Manchmal ist man ja erstaunt, wie schnell es gehen kann. Da hat der Bundesrat gerade erst am 15.10.2010 über den den Richtervorbehalt stärkenden Änderungsvorschlag des Landes Niedersachen zur teilweisen Abschaffung von § 81a Abs. 2 StPO beraten (vgl. hier und hier), da steht dieses Gesetzesvorhaben schon wieder auf der Tagesodnung des Bundesrates (vgl. die TO der 876. Sitzung hier).  Ein Schelm, wer Böses dabei denkt :-).

Wenn man sich die dazu vorliegende Drucksache 615/10/1 ansieht, dann ist man doch ein wenig überrascht. Nicht darüber, dass der Gesetzesvorschlag nun im Bundestag eingebracht werden soll und auch nicht über die redaktionellen Änderungswünsche. Auch nicht darüber, dass Herr Busemann nun eine Art Bundes(rats)beauftragter zur Abschaffung des Richtervorbehaltes in § 81a Abs. 2 StPO ist – das steht ihm, da er sich dieses Vorhabens ja nun schon seit längerem angenommen hat, auch zu. Nein. Mich überrascht ein anderer Änderungswunsch, der mich auf einen Umstand aufmerksam macht, der mir bisher auch noch nicht aufgefallen war. In der ursprünglichen Drucksache 615/10 war die Rede von der „eigenen gleichrangigen“ Anordnungskompetenz der Ermittlungsperson zur Staatsanwaltschaft. Jetzt soll es heißen:

„3. Zur allgemeinen Begründung, letzter Satz, Zur Einzelbegründung zu Artikel 1, Satz 1

In der allgemeinen Begründung, letzter Satz und in Satz 1 der Einzelbegründung zu Artikel 1 sind jeweils die Wörter „eine eigene gleichrangige“ durch die Wörter „jeweils eine eigenständige gleichrangige“ zu ersetzen.

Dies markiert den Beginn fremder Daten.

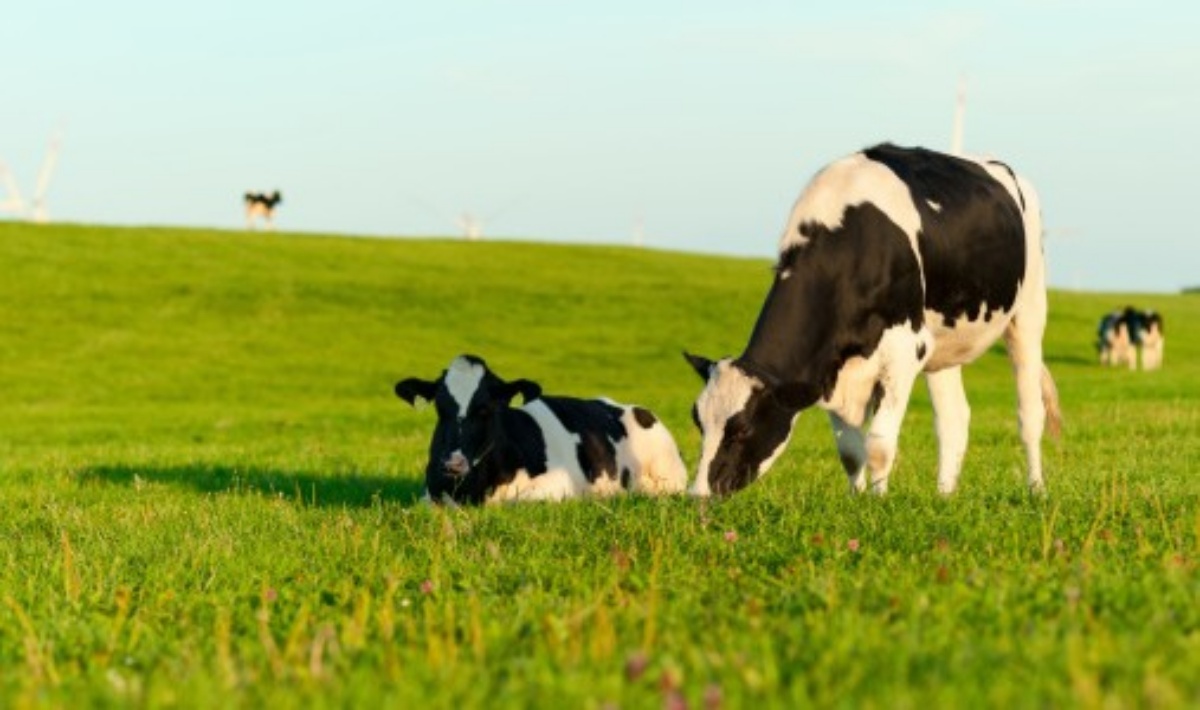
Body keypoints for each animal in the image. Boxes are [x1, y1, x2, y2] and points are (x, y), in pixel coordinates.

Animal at [686, 143, 1060, 496]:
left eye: (742, 428)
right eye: (698, 422)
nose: (698, 494)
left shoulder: (905, 349)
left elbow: (879, 444)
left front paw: (879, 501)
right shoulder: (830, 363)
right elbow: (851, 452)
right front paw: (857, 498)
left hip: (1028, 312)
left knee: (1030, 414)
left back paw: (1036, 489)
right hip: (943, 344)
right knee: (953, 419)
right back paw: (944, 496)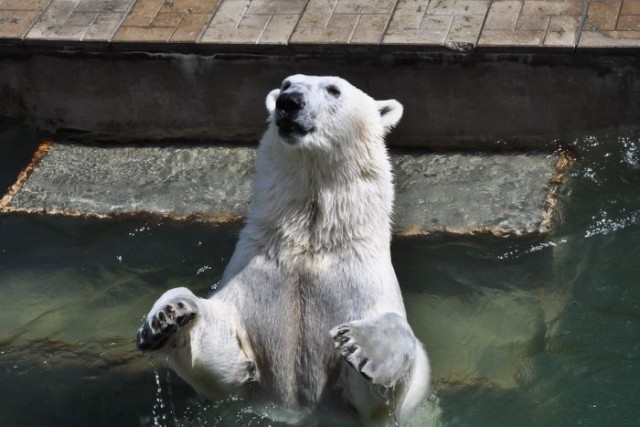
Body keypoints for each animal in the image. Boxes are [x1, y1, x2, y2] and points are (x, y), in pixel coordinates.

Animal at [138, 74, 432, 424]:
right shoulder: (257, 272)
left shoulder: (361, 282)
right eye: (287, 82)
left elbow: (383, 387)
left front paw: (359, 343)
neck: (310, 243)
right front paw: (166, 316)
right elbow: (228, 355)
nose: (289, 102)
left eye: (334, 89)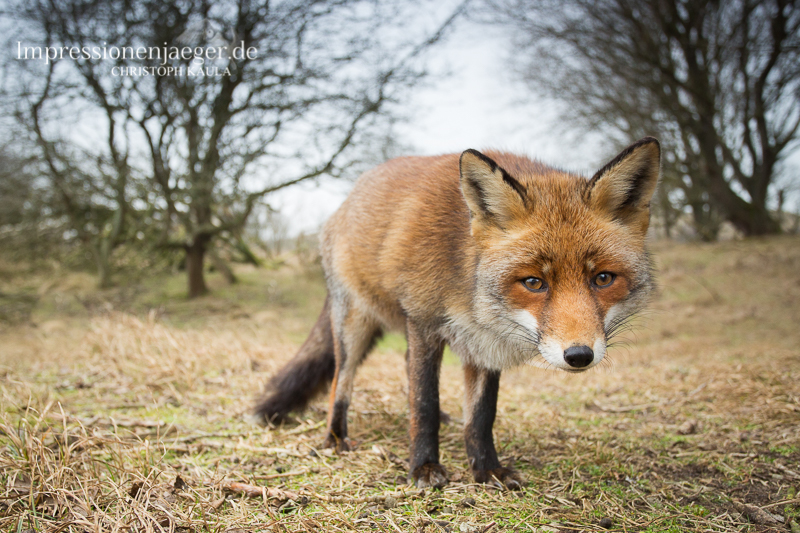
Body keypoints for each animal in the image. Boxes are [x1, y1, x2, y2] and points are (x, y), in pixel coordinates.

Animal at [258, 136, 664, 486]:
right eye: (534, 282)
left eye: (603, 278)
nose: (579, 355)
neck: (470, 288)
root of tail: (347, 198)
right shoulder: (424, 323)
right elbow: (424, 403)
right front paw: (424, 467)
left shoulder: (484, 343)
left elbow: (481, 416)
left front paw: (486, 470)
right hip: (353, 326)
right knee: (340, 384)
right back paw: (335, 438)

Begründung (nur für das Plenum):

Durch die Änderung wird klargestellt, dass den Ermittlungspersonen auch im Verhältnis zur Staatsanwaltschaft eine eigenständige gleichrangige Anordnungskompetenz zusteht.“

Was steckt hinter diesen Formulierungen? M.E. der Versuch, auf „kaltem Weg“ der m.E. anderen Auffassung des BVerfG in der Frage der Gleichrangigkeit von StA und Polizei (vgl. dazu Beschl. v. 11.06.2010 – 2 BvR 1046/10) einen „Riegel vorzuschieben“

Das BVerfG hat in seinem Beschl. u.a. beanstandet, dass AG und LG nicht thematisiert haben, ob die Ermittlungsbehörden sich zunächst um eine richterliche Entscheidung und nachrangig dann um eine staatsanwaltschaftliche Weisung hätten bemühen müssen. Das OLG Brandenburg (VA 2009, 84 = VRR 2009, 151 = StRR 2009, 143) hat dieses stufenweise Vorgehen als nicht erforderlich angesehen, ebenso das OLG Celle in  seinem Beschl. v. 15.07.2010 – 322 SsBs 159/10 (vgl. dazu hier). Das BVerfG scheint diese Frage in seinem Beschl. bejahen zu wollen, was nicht ganz ungefährlich ? ist, da sich für die Nachtzeit auf der staatsanwaltschaftlichen Ebene dann dieselben Fragen wie beim richterlichen Eildienst: Erforderlich, ja oder nein? Dem kann man in der Diskussion nun demnächst ggf. eine „eigenständige geleichrangige“ Kompetenz entgegenhalten. Zwar ist eine Gesetzesbegründung kein Gesetz, sie kann und wird aber gern (was hat der Gesetzgeber sich eigentlich gedacht?) zur Auslegung herangezogen.

Und das wäre m.E. nicht nur bei § 81a Abs. 2 StPO – soweit er Bestehen bleibt bzw. bestehen bleiben soll – von Bedeutung, sondern ggf. auch an anderen Stellen, wenn es um die Fragen des Rangverhältnisses geht, so z.B. bei der Durchsuchung. Ist das gewollt?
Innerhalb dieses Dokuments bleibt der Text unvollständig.